When asked to cite the specific authorization for Zerep's standby charges and to name the city officials who agreed to pay them, Larson offered no response.
One indication that not everyone was on board with the practice emerged in 2014, when the city began demanding detailed invoices for Zerep's work — and assurances that standby fees were not charged. The new bills included the disclaimer: "Contractor's equipment listed is used to support tasks and billed by the hour, as per contract, for time used and does not include any standby time."
Zerep's billings for street sweeping and other services were thrust into public view in April, when KPMG auditors brought in to review records after Perez resigned reported that his family's businesses had reaped $326 million from city contracts since 1995. They found that the companies' invoices lacked detailed descriptions of the work that was billed.

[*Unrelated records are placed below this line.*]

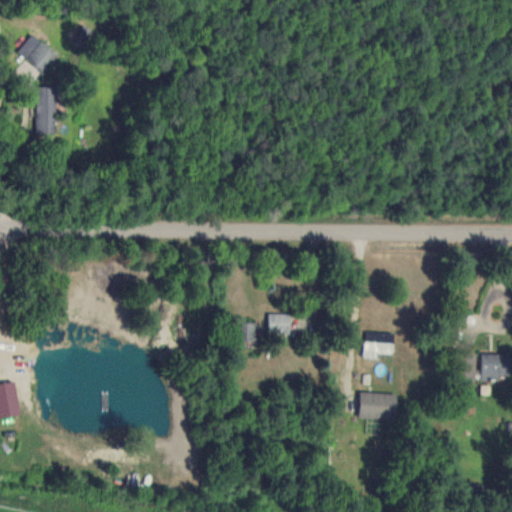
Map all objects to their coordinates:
building: (42, 55)
building: (46, 108)
road: (446, 118)
road: (255, 233)
building: (279, 322)
building: (246, 330)
building: (379, 342)
building: (496, 365)
building: (377, 404)
building: (471, 490)
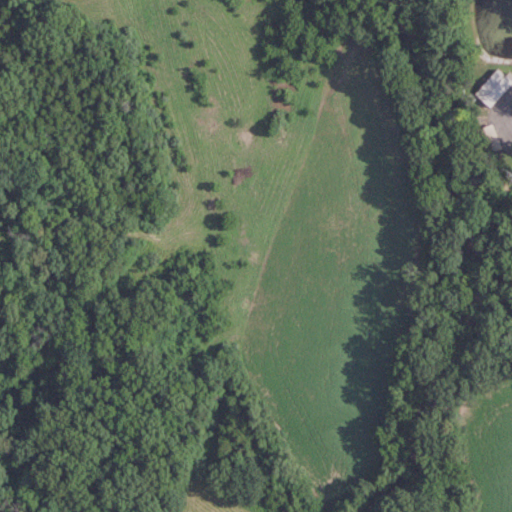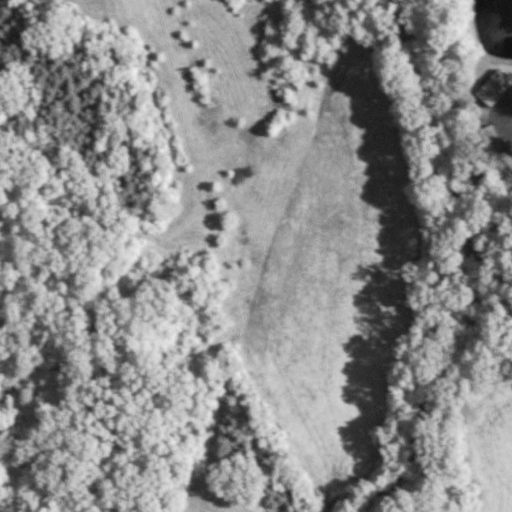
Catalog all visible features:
building: (491, 138)
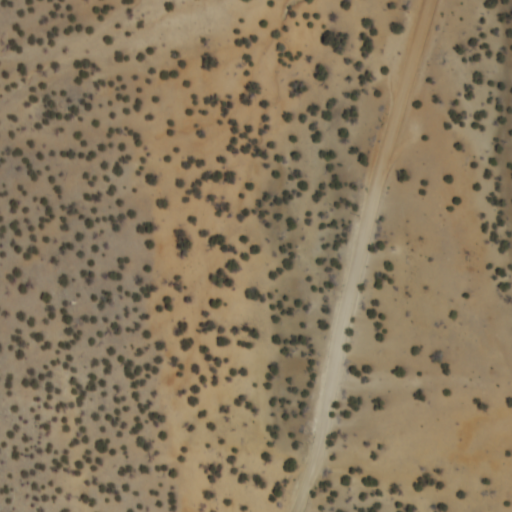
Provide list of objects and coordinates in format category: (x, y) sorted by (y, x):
road: (363, 255)
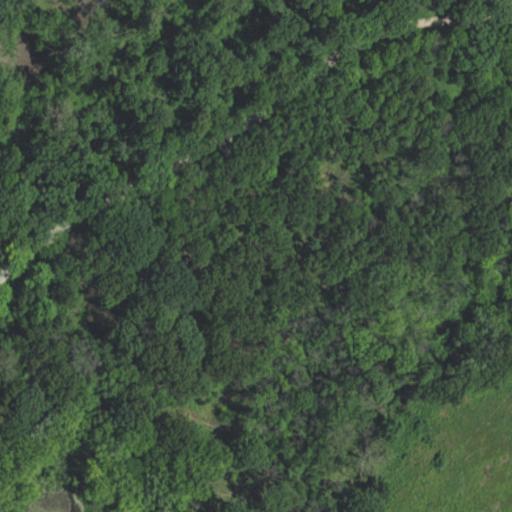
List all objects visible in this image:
road: (248, 122)
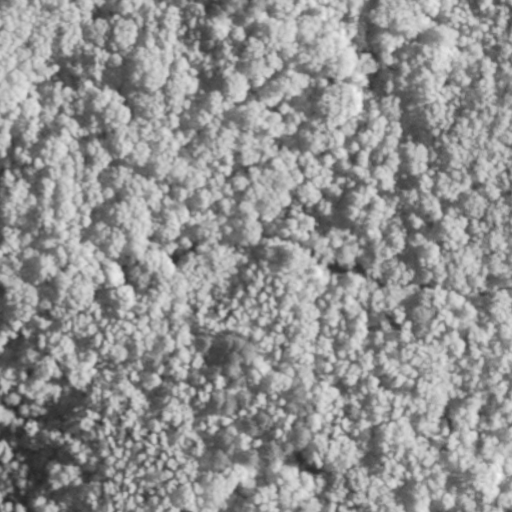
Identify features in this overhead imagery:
road: (162, 126)
road: (259, 245)
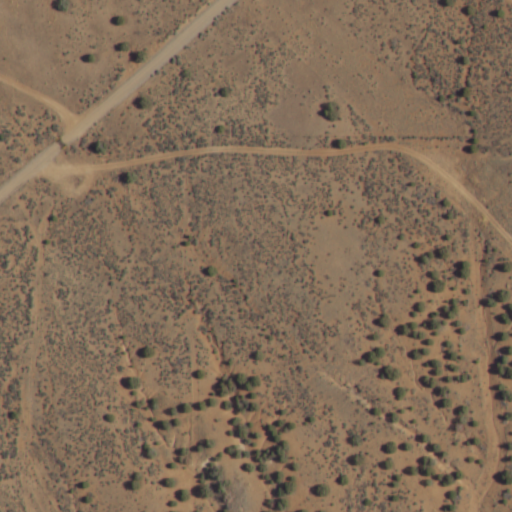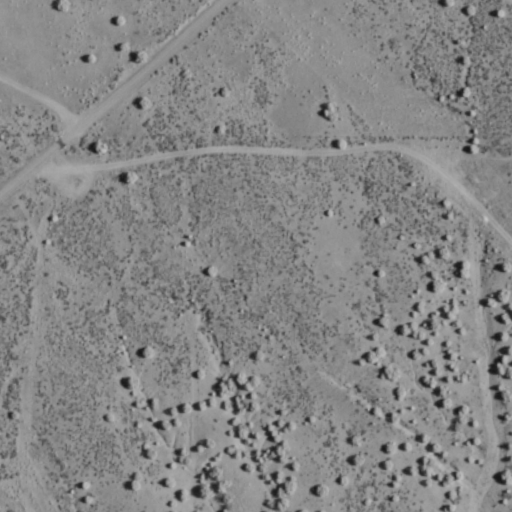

"Without supporting documents or detailed description of the services rendered, it is nearly impossible to determine with absolute certainty that the labor and equipment costs as identified on the invoice are reasonable, accurate and commensurate with the work performed," the auditors' report noted.
Larson also called the KPMG review a "hatchet job" and said the Perezes have hired experts to conduct their own forensic audit.
For most of the last three decades, as the provider of such services as building and landscape maintenance, graffiti removal and weed abatement, Zerep had wide latitude in choosing the work it performed in the San Gabriel Valley industrial suburb east of Los Angeles.
Larson said that was because Zerep served as Industry's "de facto municipal maintenance services department." The benefits to the city included that it bore no insurance burden or other expenses for the company's workers or equipment, he said.
The arrangement did not come cheap: The city paid $28 million for vehicle and equipment rentals from 2003 to 2014, including $4.9 million just for lawn mowers, at up to $237 an hour.
Zerep billings included $15.6 million over the same period for street cleanup. That works out to about $118,200 a month, auditors said, more than seven times the amount charged by R.F. Dickson Co., the city's new street-sweeping contractor.
Dickson charges $201,000 a year to scrub all 65 miles of Industry's thoroughfares and its municipal parking lots, according to city records. Zerep charged more than that just for the parking lots, records show.
Dickson cleans Industry streets with a single sweeper, which it runs for 40 to 50 hours a week, including parking lots. Zerep billed about twice as many sweeper hours each week, not counting the parking lots, after steadily increasing them from 40 in 2010 to 80 in 2013, during a time when the dimensions of the 12-square-mile city did not change significantly.
Last year alone, Zerep collected $1.6 million for street maintenance, including $158,000 for a five-week period just before its contract was canceled. It billed an average of more than 650 hours a week for labor during that stretch — the equivalent of 16 full-time employees.
Larson defended the billings, saying that Dickson has only a "narrow" contract to sweep streets, while Zerep's work included minor road and sidewalk repairs, graffiti cleanup, hand-watering of some plants, litter removal, fixing street lights and replacing street signs.
Zerep also billed for many of the same types of services under separate invoicing categories such as "graffiti removal" and "sign installation and repair." Larson said the company reconciled man-hours and time cards to prevent double billing.